New York City bicycle shops continue to face a strong demand for bikes and repairs as pandemic supply chain issues persist and the number of cyclists remains high in the Five Boroughs.
“Every bike we get goes,” said Michael Gonzalez, a manager at Astoria Bike Stop in Queens. “And we can’t get new bikes until February 2022.”
Gonzalez has seen locals continue to bring in two-wheelers they got bought or fixed up during the pandemic bike boom, when New Yorkers avoided public transportation for fear of catching COVID-19 and opted for bicycles en masse instead.
Services like tuneups have had wait times of up to three weeks this spring, the Queens mechanic said.
“We’re totally backed up I’ve had so many people coming in,” he said.
At Toga Bikes on the Upper West Side, manager Hobie Estrella said the recent demand for bikes and fixes has been “overwhelming.”
“A lot of people bringing their bikes out of the woodwork,” said Estrella. “A month ago we couldn’t take any work orders for repairs, there was a two-week wait — with four mechanics.”

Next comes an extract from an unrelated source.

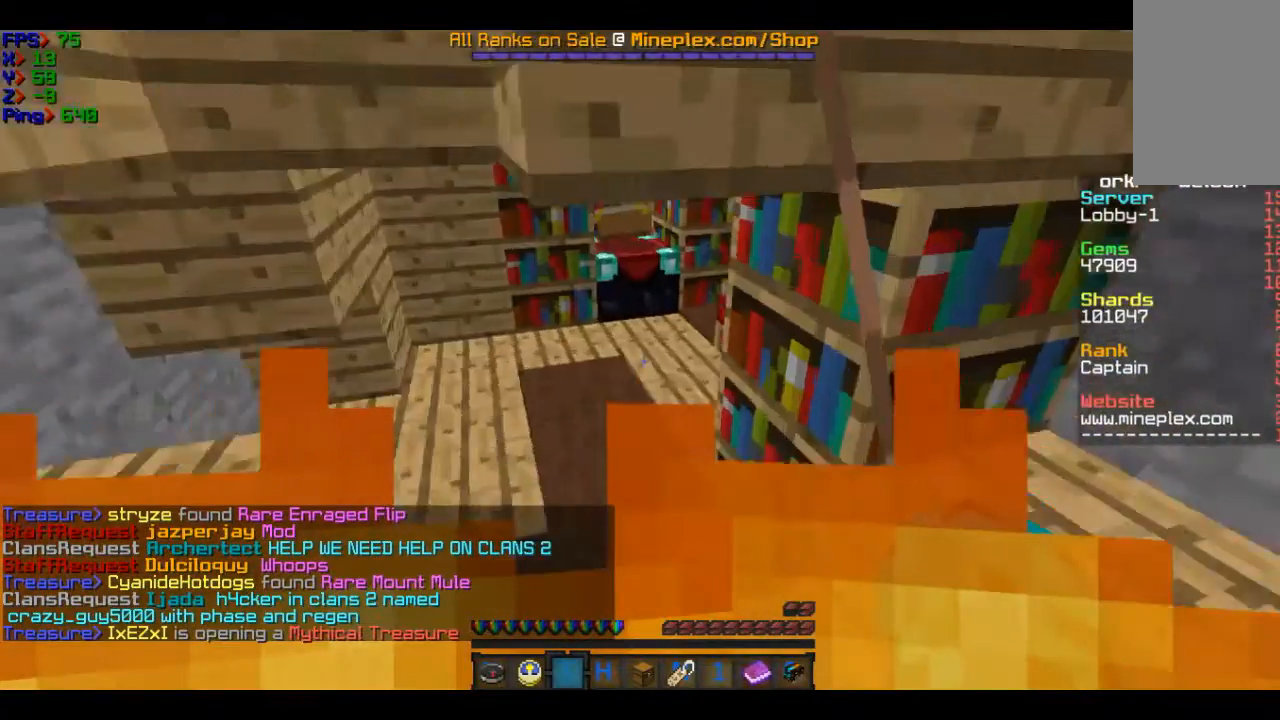
{"keys": ["a", "w"], "mouse": [], "events": [[134, "a", "down"]]}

The large amount of repair services have kept some shops in business, according to one longtime Brooklyn cycle fixer, as they had to pull the brakes on bike sales due to the shortages, especially from East Asian supplier countries like China.
“I had a horrible May if it wasn’t for repairs,” said Tony Scarselli, the owner of Atlantic Bicycles in Boerum Hill.
The store got less than 20 bikes this year, compared to around 200 in prior years, but repairs alone don’t bring in the kind of cash that sales do, according to Scarselli.